## Dataset extract:
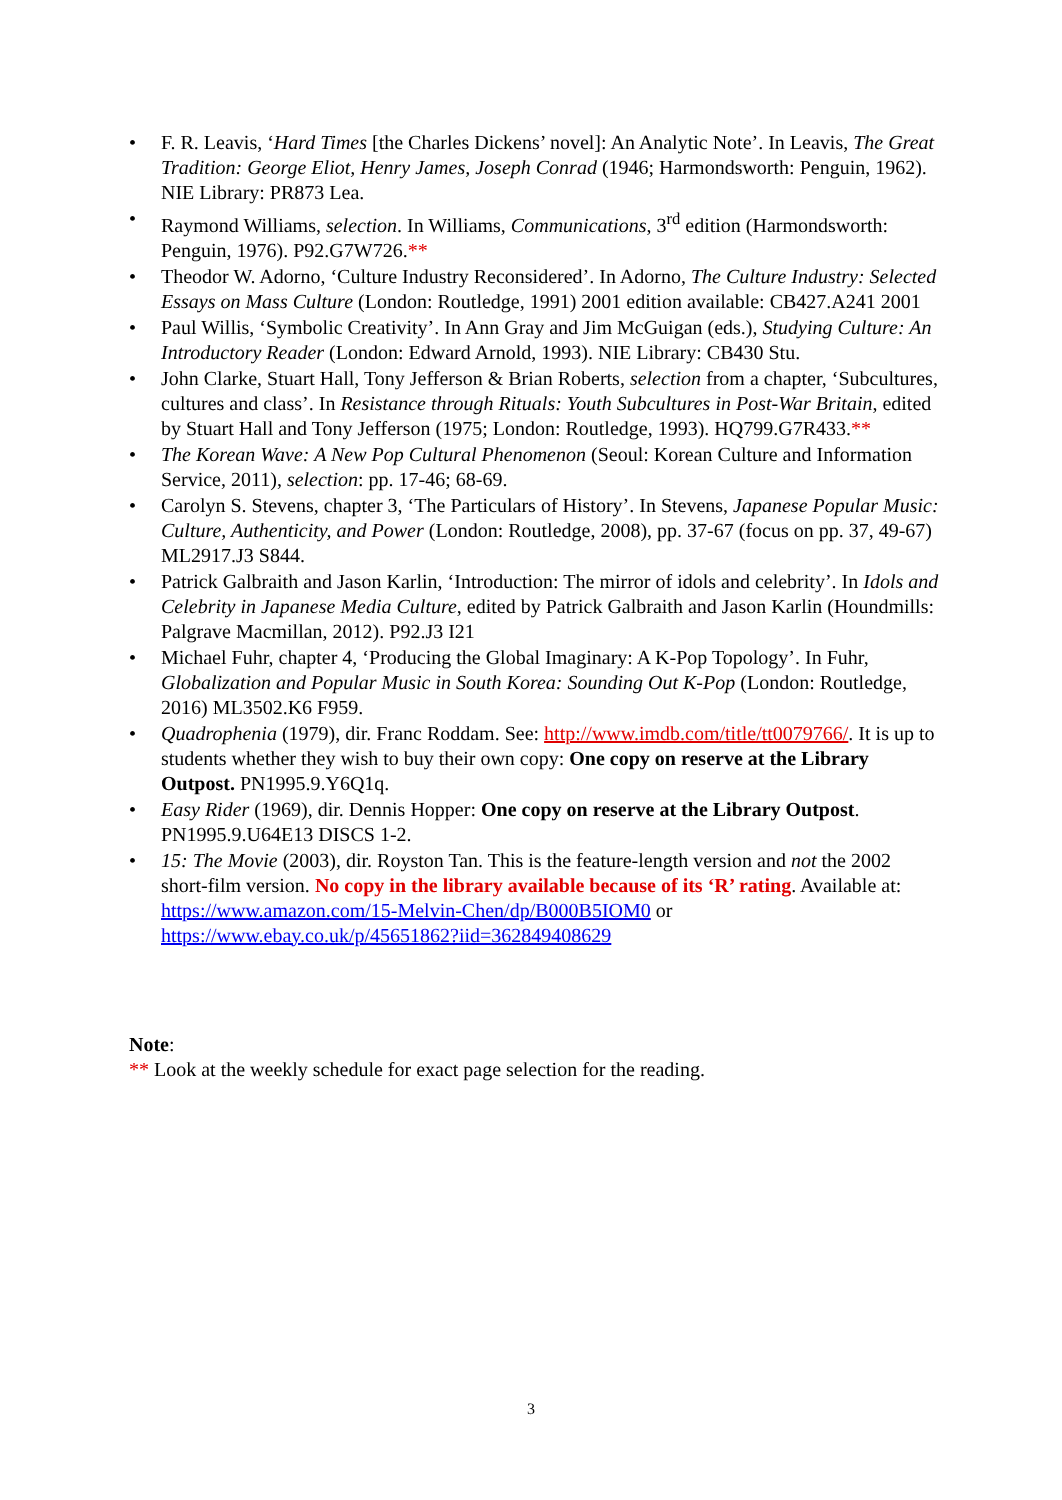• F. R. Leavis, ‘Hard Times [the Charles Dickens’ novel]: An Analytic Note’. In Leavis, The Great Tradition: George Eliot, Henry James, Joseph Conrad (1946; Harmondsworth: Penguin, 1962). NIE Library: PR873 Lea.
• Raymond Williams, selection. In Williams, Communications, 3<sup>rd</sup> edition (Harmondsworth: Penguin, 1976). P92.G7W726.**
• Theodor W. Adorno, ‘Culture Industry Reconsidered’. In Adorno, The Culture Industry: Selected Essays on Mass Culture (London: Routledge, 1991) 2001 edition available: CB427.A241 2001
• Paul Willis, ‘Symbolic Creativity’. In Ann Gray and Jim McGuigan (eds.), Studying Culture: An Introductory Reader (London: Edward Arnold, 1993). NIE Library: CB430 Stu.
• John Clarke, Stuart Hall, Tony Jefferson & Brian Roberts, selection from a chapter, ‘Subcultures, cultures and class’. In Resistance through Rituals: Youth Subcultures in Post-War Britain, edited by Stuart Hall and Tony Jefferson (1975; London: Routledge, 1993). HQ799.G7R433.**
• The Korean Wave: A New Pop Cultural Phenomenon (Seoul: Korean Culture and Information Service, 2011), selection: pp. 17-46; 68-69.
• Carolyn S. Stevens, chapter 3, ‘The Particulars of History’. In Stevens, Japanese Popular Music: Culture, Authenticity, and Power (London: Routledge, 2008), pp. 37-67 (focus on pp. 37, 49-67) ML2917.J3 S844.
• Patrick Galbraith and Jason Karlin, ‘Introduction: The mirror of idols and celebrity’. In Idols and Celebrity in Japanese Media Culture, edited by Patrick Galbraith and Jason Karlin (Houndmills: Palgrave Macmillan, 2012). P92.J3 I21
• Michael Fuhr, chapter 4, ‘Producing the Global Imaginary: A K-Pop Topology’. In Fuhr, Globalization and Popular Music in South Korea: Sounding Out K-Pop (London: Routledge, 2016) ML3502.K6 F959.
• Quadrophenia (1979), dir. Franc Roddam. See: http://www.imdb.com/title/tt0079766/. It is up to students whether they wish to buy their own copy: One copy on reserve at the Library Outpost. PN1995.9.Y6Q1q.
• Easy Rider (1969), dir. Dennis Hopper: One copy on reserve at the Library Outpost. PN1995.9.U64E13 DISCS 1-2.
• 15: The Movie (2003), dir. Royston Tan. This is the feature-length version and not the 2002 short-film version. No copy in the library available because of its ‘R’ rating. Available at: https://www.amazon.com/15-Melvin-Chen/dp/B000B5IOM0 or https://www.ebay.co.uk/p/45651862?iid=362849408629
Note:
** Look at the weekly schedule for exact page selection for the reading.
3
* * *
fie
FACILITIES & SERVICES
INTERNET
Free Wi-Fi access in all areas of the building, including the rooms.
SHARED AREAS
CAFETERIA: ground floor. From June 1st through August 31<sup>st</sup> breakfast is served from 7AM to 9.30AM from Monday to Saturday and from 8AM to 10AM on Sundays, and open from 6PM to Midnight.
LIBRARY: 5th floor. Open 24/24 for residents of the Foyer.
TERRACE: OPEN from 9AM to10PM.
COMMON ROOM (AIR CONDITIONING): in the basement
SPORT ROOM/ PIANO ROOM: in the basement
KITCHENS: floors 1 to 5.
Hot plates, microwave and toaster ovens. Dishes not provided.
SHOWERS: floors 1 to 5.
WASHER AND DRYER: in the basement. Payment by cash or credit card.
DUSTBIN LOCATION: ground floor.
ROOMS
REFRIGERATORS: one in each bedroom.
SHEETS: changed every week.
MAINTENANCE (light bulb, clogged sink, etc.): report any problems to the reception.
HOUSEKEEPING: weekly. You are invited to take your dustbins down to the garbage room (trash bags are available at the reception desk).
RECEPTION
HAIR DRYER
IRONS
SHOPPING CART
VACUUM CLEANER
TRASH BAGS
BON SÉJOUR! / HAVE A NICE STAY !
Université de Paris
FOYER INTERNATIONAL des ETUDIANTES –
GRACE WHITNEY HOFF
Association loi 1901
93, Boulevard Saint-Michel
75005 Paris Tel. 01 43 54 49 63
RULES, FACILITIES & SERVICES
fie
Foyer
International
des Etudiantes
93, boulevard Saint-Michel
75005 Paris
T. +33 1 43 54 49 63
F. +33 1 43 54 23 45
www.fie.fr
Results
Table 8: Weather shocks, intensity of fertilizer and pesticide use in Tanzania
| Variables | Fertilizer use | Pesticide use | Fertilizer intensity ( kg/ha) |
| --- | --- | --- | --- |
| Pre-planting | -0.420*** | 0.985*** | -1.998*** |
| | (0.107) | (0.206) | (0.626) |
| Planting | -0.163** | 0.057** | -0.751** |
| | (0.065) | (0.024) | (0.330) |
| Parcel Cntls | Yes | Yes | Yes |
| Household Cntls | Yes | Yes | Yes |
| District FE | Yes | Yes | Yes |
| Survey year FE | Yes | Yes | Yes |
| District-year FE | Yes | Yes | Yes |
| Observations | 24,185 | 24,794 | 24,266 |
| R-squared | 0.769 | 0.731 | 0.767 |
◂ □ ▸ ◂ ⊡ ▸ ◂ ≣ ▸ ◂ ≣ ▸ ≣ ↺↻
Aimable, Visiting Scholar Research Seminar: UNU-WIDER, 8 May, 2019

## Required action:
Above are the entries. Copy exactly the part that opens with the line containing "Routledge, 1993). HQ799.G7R433.**" and closes with the line containing "pp. 17-46; 68-69.", and no more.

## Reply to the exercise:
• John Clarke, Stuart Hall, Tony Jefferson & Brian Roberts, selection from a chapter, ‘Subcultures, cultures and class’. In Resistance through Rituals: Youth Subcultures in Post-War Britain, edited by Stuart Hall and Tony Jefferson (1975; London: Routledge, 1993). HQ799.G7R433.**
• The Korean Wave: A New Pop Cultural Phenomenon (Seoul: Korean Culture and Information Service, 2011), selection: pp. 17-46; 68-69.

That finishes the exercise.